Upravit

Sdílet prostřednictvím


Pseudolocalization

With pseudolocalization, you can verify that your product is localizable without actually localizing into a real language. Many potential issues in localization can be discovered independently from actual translation. The pseudolocalization strategy can be applied in the earliest phases of development before translation begins. The strategy is sustained throughout the development cycle for continual testing and validation.

The pseudolocalization techniques described here are informally referred to as simply "pseudo". The shorthand term is commonly understood when you're working in the context of localization.

Pseudotranslation

Pseudotranslation is an automated transformation of source text. It simulates common effects of translation that commonly cause issues with a product. The transformation is readable enough that the product can still be used and tested without knowing a foreign language.

While pseudotranslation can help discover many potential issues with localization, it isn't a complete replacement for validating the translated application.

Resources that haven't been exposed to localization are readily apparent because they won't be pseudo-translated.

A pseudotranslation process can:

  • Add accents and characters from other scripts.

    For example, the letter a is replaced by any one of αäáàāāǎǎăăåå selected at random. The digits 1-9 can be replaced by circled digits ①-⑨ (U+2460 - U+2468). A similar replacement can be applied to other characters.

  • Expand the string to simulate the longer strings that can result from translation. Expanded strings reveal layout and truncation issues.

    When the source language is English, a good heuristic is to lengthen the text by 40%. In practice, there can be extreme cases where a string may be 200% or even 400% longer when translated into a real language. Strings that are one or two words commonly grow proportionally longer than strings with more words.

    Translations can also be shorter than the source text. Shrinkage generally causes fewer issues than growth and is challenging to simulate, so isn't used with pseudo.

  • Pad text to the expansion length using characters from other scripts, such as Greek, Cyrillic, Asian, and Indic scripts.

    Adding text from other scripts helps reveal clipping and font-handling issues.

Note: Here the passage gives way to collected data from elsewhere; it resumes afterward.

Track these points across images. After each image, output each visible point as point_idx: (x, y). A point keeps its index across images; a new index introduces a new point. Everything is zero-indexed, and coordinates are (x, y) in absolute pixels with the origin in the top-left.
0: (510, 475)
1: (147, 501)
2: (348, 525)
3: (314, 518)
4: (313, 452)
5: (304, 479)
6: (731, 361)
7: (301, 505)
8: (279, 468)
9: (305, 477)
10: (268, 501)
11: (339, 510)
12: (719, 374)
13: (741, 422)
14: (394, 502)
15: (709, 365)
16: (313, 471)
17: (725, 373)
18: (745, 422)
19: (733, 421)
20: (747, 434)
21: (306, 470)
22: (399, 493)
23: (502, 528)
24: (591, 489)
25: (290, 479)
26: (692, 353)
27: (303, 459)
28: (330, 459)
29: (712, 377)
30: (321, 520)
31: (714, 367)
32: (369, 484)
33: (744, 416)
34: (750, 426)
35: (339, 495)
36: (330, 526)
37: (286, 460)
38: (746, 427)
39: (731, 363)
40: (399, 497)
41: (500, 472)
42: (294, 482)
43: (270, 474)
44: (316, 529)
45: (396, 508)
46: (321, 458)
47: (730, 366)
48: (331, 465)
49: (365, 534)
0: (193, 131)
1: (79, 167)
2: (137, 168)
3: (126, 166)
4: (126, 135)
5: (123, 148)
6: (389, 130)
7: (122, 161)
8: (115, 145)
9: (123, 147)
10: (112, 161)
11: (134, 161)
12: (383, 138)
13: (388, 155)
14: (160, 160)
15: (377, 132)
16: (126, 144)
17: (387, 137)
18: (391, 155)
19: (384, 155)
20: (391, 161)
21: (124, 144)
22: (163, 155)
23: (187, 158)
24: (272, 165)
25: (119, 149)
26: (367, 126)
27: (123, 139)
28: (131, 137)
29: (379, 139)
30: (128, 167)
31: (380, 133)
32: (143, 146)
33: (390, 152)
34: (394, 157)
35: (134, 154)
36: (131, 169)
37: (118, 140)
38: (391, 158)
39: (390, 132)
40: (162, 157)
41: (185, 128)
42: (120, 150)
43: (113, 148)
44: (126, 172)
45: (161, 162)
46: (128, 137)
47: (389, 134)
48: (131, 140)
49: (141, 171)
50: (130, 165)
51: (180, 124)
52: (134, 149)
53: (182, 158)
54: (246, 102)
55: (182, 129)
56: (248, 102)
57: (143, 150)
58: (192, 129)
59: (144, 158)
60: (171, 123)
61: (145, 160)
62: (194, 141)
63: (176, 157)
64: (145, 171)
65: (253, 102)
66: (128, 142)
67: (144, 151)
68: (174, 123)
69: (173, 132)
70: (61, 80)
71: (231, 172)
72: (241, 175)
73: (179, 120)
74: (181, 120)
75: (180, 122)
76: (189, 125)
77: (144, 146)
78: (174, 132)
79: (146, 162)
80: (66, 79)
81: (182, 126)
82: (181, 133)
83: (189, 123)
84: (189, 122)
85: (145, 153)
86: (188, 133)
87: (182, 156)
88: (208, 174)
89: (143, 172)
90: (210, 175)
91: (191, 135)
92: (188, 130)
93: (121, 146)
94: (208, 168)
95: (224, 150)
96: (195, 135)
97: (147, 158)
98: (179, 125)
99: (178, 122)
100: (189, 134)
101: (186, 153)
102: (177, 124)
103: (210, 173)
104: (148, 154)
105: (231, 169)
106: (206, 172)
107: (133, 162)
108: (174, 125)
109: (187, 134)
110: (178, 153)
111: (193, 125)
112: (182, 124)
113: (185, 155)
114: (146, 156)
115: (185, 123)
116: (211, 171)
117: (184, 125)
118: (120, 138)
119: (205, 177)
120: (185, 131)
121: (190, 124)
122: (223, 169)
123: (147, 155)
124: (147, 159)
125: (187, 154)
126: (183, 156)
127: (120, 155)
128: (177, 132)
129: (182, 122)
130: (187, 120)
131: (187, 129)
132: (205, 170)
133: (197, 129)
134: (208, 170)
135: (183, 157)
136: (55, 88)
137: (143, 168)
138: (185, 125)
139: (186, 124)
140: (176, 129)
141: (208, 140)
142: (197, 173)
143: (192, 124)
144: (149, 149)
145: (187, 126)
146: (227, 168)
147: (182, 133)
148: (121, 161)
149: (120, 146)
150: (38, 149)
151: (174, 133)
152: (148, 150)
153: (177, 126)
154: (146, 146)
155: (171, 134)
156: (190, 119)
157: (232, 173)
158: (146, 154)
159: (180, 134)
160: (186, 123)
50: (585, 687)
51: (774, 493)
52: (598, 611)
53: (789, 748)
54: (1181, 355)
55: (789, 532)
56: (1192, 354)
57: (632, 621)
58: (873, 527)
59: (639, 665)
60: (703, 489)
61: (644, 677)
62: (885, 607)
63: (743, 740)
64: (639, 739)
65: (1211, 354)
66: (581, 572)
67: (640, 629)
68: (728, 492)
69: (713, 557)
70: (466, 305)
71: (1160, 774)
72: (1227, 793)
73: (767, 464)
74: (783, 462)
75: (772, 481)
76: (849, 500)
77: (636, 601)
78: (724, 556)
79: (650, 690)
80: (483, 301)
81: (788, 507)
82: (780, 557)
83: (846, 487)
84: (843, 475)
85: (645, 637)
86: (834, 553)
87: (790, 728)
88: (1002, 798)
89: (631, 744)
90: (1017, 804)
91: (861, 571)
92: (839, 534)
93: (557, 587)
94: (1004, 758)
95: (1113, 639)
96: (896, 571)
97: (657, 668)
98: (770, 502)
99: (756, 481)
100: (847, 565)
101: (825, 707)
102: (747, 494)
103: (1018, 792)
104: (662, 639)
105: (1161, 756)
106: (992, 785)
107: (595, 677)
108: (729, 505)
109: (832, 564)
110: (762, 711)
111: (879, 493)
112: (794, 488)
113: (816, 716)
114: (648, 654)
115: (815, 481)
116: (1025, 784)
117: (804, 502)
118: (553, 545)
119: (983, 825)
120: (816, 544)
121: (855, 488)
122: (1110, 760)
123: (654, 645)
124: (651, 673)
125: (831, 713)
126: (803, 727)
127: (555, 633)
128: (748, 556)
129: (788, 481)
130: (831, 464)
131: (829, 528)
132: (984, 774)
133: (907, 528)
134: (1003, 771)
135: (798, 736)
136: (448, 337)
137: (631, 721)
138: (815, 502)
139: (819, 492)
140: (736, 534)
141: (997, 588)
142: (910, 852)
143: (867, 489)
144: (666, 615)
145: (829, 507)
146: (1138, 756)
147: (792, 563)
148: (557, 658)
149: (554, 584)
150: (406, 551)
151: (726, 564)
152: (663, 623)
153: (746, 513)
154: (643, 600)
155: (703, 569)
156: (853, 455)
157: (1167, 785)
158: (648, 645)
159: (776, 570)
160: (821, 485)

  • Add delimiters to the start and end of each string. For example, wrap the string in a pair of caret characters (^).

    Wrapping a string instantly reveals truncations in the product user interface because the delimiter is missing. Concatenations will also be revealed by paired delimiters embedded in the displayed text.

  • Add a unique identifier so that you can easily locate the resource in the source. The identifier can be a hash of the resource identifier or some other data to uniquely identify the resource.

Pseudotranslation tools

Pseudotranslation is supported by the Multilingual App Toolkit Editor. Commercial and open source localization tools may also provide an option for pseudotranslation.

Pseudo locales

You can discover issues with formatting and parsing numbers, dates, times, and currency by using a pseudo locale. A pseudo locale will contain date, time, and other formatting options that challenge common assumptions about formats.

Windows defines three pseudo locales that you can use to test your application. Pseudo Locales lists the ones available in Windows:

Pseudo-locale Locale name
Base qps-ploc
Mirrored qps-plocm
East Asian-language qps-ploca

You can test with pseudo locales even if you aren't using pseudotranslation, or haven't enabled it yet.

Locale identifiers for pseudo

Care must be taken to use locale names that follow the rules for locale identifiers.

When Microsoft was pioneering pseudolocalization for Windows, they used tk-TM (Turkmen - Turkmenistan): a valid locale name and one that Windows wasn't shipping at the time. This choice didn't work out well when the next release of Windows included tk-TM as a real locale. The collision caused many bugs, especially in the build and testing systems that assumed tk-TM was the pseudo-locale. Lesson learned: use locale names that are well-formed but will never describe a real language or locale.

You may find references using ps-PS as a pseudo locale, but ps-PS can be interpreted as Pashto (Palestinian Authority). While ps-PS is a well-formed locale name, it's not one that makes very much sense. Pashto isn't commonly spoken in that region.

RFC4646 (Tags for Identifying Languages) section 2.2.1.3 says:

The subtags in the range 'qaa' through 'qtz' are reserved for private use in language tags. These subtags correspond to codes reserved by ISO 639-2 for private use. These codes MAY be used for non-registered primary language subtags (instead of using private use subtags following 'x-').

The Windows pseudo locales all start with qps, so they are in the allowed reserved range.

International Components for Unicode (ICU) provides for two pseudo locale names: en-XA (A for Accents) and en-XB (B for bidirectional).